Task objective: Pictures found in the material must be left out, and every line returned as written.

Provided material:

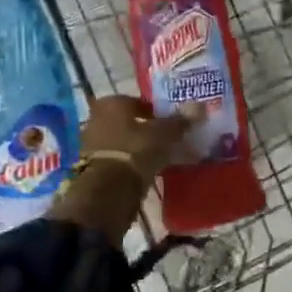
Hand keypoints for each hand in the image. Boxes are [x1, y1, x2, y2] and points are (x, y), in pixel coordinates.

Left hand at [78, 95, 201, 179]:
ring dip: (138, 148)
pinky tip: (146, 171)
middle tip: (167, 141)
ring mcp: (91, 143)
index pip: (139, 102)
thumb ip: (180, 121)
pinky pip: (117, 159)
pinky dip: (130, 163)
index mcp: (112, 103)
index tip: (172, 124)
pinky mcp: (91, 166)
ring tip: (160, 159)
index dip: (157, 112)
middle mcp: (97, 118)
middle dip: (147, 131)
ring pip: (123, 141)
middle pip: (129, 122)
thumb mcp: (164, 134)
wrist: (108, 189)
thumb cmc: (136, 150)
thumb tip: (200, 106)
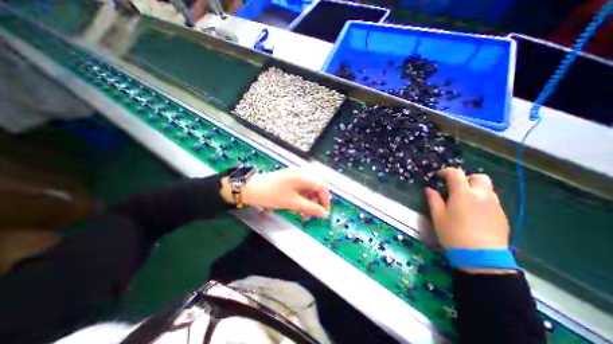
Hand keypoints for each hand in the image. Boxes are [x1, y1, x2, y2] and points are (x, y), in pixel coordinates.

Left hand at [224, 167, 332, 216]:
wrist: (251, 189)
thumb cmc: (272, 195)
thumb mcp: (293, 203)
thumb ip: (310, 208)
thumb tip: (324, 213)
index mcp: (303, 176)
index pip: (321, 186)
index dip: (325, 199)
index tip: (324, 212)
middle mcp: (300, 173)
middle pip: (314, 187)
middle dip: (314, 201)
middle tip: (310, 214)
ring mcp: (293, 175)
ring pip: (307, 189)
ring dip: (307, 200)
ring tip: (300, 211)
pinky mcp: (288, 178)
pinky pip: (299, 188)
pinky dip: (300, 197)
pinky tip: (294, 205)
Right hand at [424, 168, 510, 249]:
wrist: (481, 257)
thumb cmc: (453, 233)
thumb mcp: (438, 215)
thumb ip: (433, 199)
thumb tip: (429, 189)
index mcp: (463, 193)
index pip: (456, 174)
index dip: (446, 172)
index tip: (438, 176)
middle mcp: (482, 195)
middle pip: (478, 177)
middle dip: (466, 178)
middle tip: (455, 187)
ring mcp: (494, 205)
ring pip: (487, 188)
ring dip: (475, 188)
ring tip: (464, 199)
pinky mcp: (502, 215)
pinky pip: (492, 200)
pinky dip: (481, 199)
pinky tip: (473, 212)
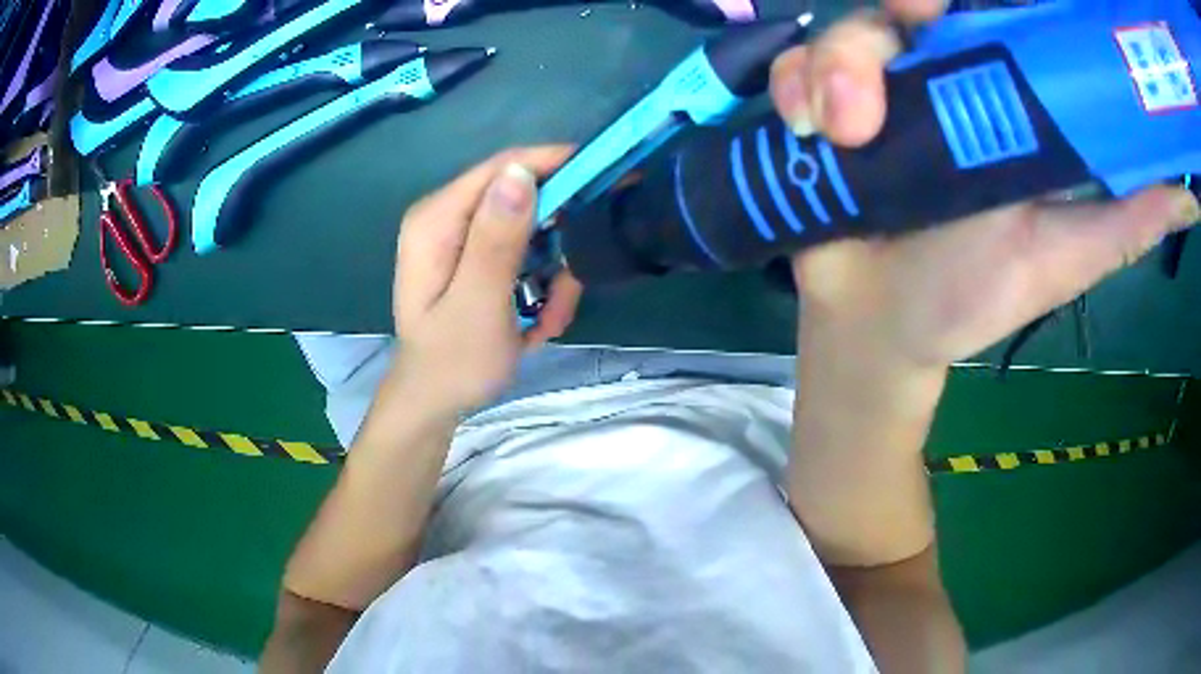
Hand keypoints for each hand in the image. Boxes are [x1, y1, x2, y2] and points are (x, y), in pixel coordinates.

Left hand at [392, 147, 582, 412]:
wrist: (433, 403)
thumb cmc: (453, 362)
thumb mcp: (478, 305)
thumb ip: (497, 240)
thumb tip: (520, 173)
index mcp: (437, 219)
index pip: (503, 169)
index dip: (557, 164)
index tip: (608, 174)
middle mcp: (447, 218)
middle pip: (521, 198)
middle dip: (557, 241)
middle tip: (568, 290)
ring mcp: (461, 238)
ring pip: (531, 230)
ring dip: (552, 274)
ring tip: (548, 320)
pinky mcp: (476, 257)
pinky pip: (524, 253)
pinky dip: (541, 285)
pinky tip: (535, 323)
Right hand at [769, 4, 1199, 369]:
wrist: (879, 325)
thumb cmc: (975, 294)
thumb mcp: (1067, 254)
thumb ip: (1129, 218)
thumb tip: (1191, 200)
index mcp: (1005, 98)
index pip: (1002, 14)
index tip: (972, 0)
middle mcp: (942, 76)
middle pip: (915, 2)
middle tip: (916, 12)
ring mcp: (878, 86)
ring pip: (851, 29)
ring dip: (841, 64)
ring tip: (842, 130)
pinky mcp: (820, 104)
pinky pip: (799, 67)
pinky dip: (797, 86)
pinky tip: (808, 130)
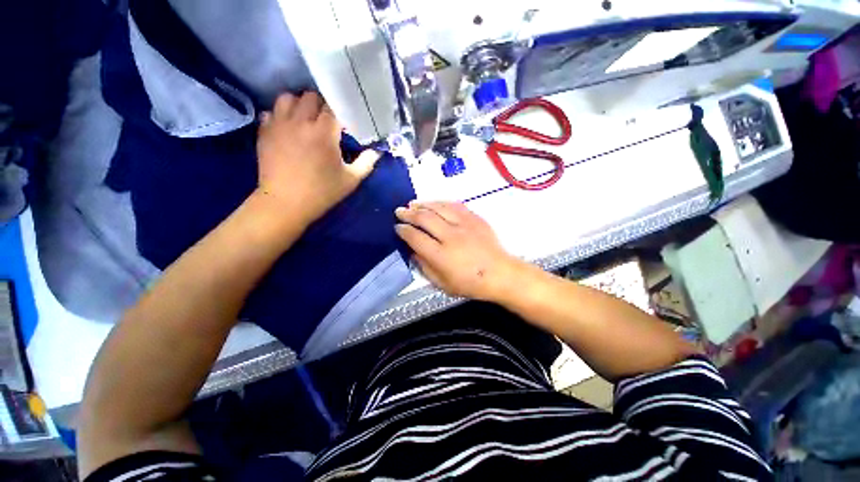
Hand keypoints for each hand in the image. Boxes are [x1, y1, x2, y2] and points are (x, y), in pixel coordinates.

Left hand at [255, 92, 379, 223]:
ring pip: (288, 98)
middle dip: (321, 106)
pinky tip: (287, 129)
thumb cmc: (322, 192)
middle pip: (310, 97)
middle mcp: (300, 121)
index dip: (340, 113)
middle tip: (326, 121)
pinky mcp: (264, 132)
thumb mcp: (351, 180)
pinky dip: (280, 116)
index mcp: (324, 132)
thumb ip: (366, 163)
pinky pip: (271, 112)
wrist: (286, 203)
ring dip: (299, 105)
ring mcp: (279, 124)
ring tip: (305, 120)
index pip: (333, 108)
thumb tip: (376, 152)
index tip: (344, 125)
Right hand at [395, 202, 523, 301]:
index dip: (403, 231)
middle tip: (399, 211)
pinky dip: (441, 203)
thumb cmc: (470, 284)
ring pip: (438, 208)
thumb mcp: (443, 284)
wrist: (500, 274)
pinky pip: (454, 205)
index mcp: (441, 255)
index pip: (415, 237)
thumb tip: (413, 252)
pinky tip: (434, 203)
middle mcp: (451, 236)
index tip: (397, 227)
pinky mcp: (475, 218)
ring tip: (413, 204)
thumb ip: (425, 267)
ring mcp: (464, 224)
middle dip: (408, 213)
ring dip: (423, 204)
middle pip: (424, 218)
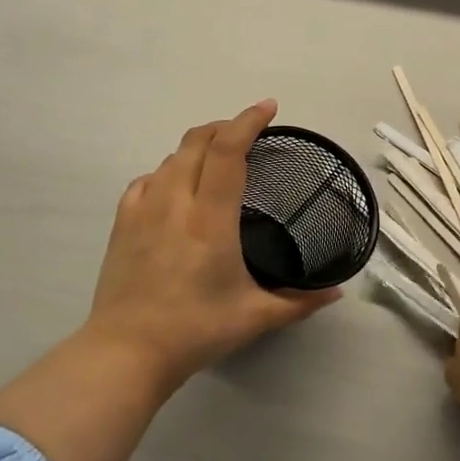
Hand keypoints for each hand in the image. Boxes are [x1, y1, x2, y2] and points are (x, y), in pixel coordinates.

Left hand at [83, 99, 341, 396]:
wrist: (127, 352)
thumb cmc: (195, 331)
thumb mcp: (256, 317)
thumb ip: (300, 302)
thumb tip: (337, 293)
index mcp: (210, 219)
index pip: (227, 150)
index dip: (248, 121)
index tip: (268, 108)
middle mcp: (175, 203)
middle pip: (196, 141)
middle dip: (225, 126)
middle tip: (249, 133)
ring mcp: (143, 210)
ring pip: (171, 158)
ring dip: (197, 148)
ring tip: (218, 160)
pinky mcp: (122, 223)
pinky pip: (146, 181)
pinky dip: (168, 172)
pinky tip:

Response:
Hand keypoints for each hand in the image. Boxes are [x1, y1, x2, y2] and points are (x, y), in pixel coordinates.

Left hand at [78, 95, 201, 179]:
ring dip: (138, 148)
pinky tip: (146, 171)
middle tip: (167, 141)
ring mcp: (91, 143)
index pip: (139, 102)
thumb ip: (180, 121)
pinky pip: (117, 159)
pinky dip: (130, 163)
index mcp: (112, 103)
index tip: (172, 124)
pinky mcp: (91, 166)
ring tip: (160, 159)
index dip: (157, 112)
middle mcp: (97, 118)
middle dip: (147, 131)
ring pip: (123, 141)
middle pip: (129, 122)
thumb mcp: (164, 134)
wrist: (108, 189)
thumb cmc: (136, 150)
thumb tip: (200, 106)
Hand keypoints for each hand in the image. Boxes are [x1, y1, x2, y2] and points are (x, y), in pixel coordinates.

Left hand at [224, 167, 332, 216]:
wrist: (251, 189)
thumb cmc: (272, 195)
thumb mcp: (293, 203)
thumb ip: (310, 208)
thumb tip: (324, 213)
index mcp: (303, 176)
index pip: (321, 186)
index dip: (325, 199)
index tip: (324, 212)
middle mcp: (300, 173)
middle pip: (314, 187)
middle dip: (314, 201)
middle tip: (310, 214)
ring mcp: (293, 175)
ring pip: (307, 189)
ring dip: (307, 200)
ring tip: (300, 211)
pinky mcp: (288, 178)
pinky pip: (299, 188)
pinky dip: (300, 197)
pinky tip: (294, 205)
Right hand at [424, 168, 510, 249]:
wrist: (481, 257)
thumb cmc: (453, 233)
thumb mcp: (438, 215)
thumb ip: (433, 199)
thumb tip: (429, 189)
index mcp: (463, 193)
index pip: (456, 174)
index dip: (446, 172)
index tip: (438, 176)
middle mcp: (482, 195)
middle pip: (478, 177)
middle dip: (466, 178)
middle tip: (455, 187)
ring mcp: (494, 205)
ring pip: (487, 188)
ring dip: (475, 188)
ring tip: (464, 199)
pinky mcp: (502, 215)
pinky pip: (492, 200)
pinky dip: (481, 199)
pinky tip: (473, 212)
Hand keypoints for each hand in the image. Boxes are [x1, y1, x2, y2] and points are (x, y), in pixel coordinates.

Left hand at [392, 147, 582, 412]:
wrist: (433, 403)
thumb cmc: (453, 362)
thumb mcp: (478, 305)
thumb ip: (497, 240)
thumb tip: (520, 173)
index mcp: (437, 219)
index pip: (503, 169)
index dip: (557, 164)
index tip: (608, 174)
middle mcp: (447, 218)
middle pip: (521, 198)
middle dip: (557, 241)
middle tip: (568, 290)
ring mcp: (461, 238)
ring pip: (531, 230)
ring dip: (552, 274)
ring tip: (548, 320)
pinky mcp: (476, 257)
pinky pip: (524, 253)
pinky dip: (541, 285)
pinky tip: (535, 323)
Right hand at [769, 4, 1199, 369]:
wrist: (879, 325)
thumb cmc: (975, 294)
thumb mcp: (1067, 254)
thumb ip: (1129, 218)
thumb tip: (1191, 200)
index mcp: (1005, 98)
index pip: (1002, 14)
index tip: (972, 0)
middle mcp: (942, 76)
middle pip: (915, 2)
middle tip: (916, 12)
ring mcp: (878, 86)
ring pip: (851, 29)
ring dip: (841, 64)
ring tip: (842, 130)
pinky mcp: (820, 104)
pinky pip: (799, 67)
pinky dip: (797, 86)
pinky tip: (808, 130)
Hand keypoints for each hand in the image. Boxes are [x1, y1, x2, y2] and points are (x, y), in pixel coordinates.

Left hand at [255, 92, 379, 223]:
ring pip: (288, 98)
middle dip: (321, 106)
pinky tip: (287, 129)
thumb cmc: (322, 192)
middle pip: (310, 97)
middle mcp: (300, 121)
index dip: (340, 113)
middle tip: (326, 121)
pinky mcp: (264, 132)
thumb mcp: (351, 180)
pinky dip: (280, 116)
index mcp: (324, 132)
thumb ip: (366, 163)
pinky pip: (271, 112)
wrist: (286, 203)
ring dip: (299, 105)
ring mcp: (279, 124)
ring tip: (305, 120)
index pip: (333, 108)
thumb tip: (376, 152)
index tip: (344, 125)
Right hand at [395, 202, 523, 301]:
index dip: (403, 231)
middle tip: (399, 211)
pinky dip: (441, 203)
thumb cmc: (470, 284)
ring pip: (438, 208)
thumb mcp: (443, 284)
wrist: (500, 274)
pinky pip: (454, 205)
index mcp: (441, 255)
index pip: (415, 237)
thumb tip: (413, 252)
pinky tip: (434, 203)
middle mcp: (451, 236)
index tip: (397, 227)
pinky mcp: (475, 218)
ring tip: (413, 204)
thumb ip: (425, 267)
ring mcp: (464, 224)
middle dip: (408, 213)
ring dip: (423, 204)
middle pip: (424, 218)
Hand keypoints for each hand in the image. Boxes are [x1, y1, x2, y2] and points are (x, y), in pixel coordinates.

Left hand at [83, 99, 341, 396]:
wrist: (127, 352)
thumb cmc: (195, 331)
thumb mcp: (256, 317)
thumb ip: (300, 302)
thumb tip: (337, 293)
index mcp: (210, 219)
index pip: (227, 150)
index dip: (248, 121)
index tip: (268, 108)
middle mcp: (175, 203)
middle pip: (196, 141)
middle dip: (225, 126)
middle tip: (249, 133)
ring mcp: (143, 210)
ring pip: (171, 158)
ring dip: (197, 148)
ring tip: (218, 160)
pinky mcp: (122, 223)
pinky pip: (146, 181)
pinky dip: (168, 172)
pinky tip:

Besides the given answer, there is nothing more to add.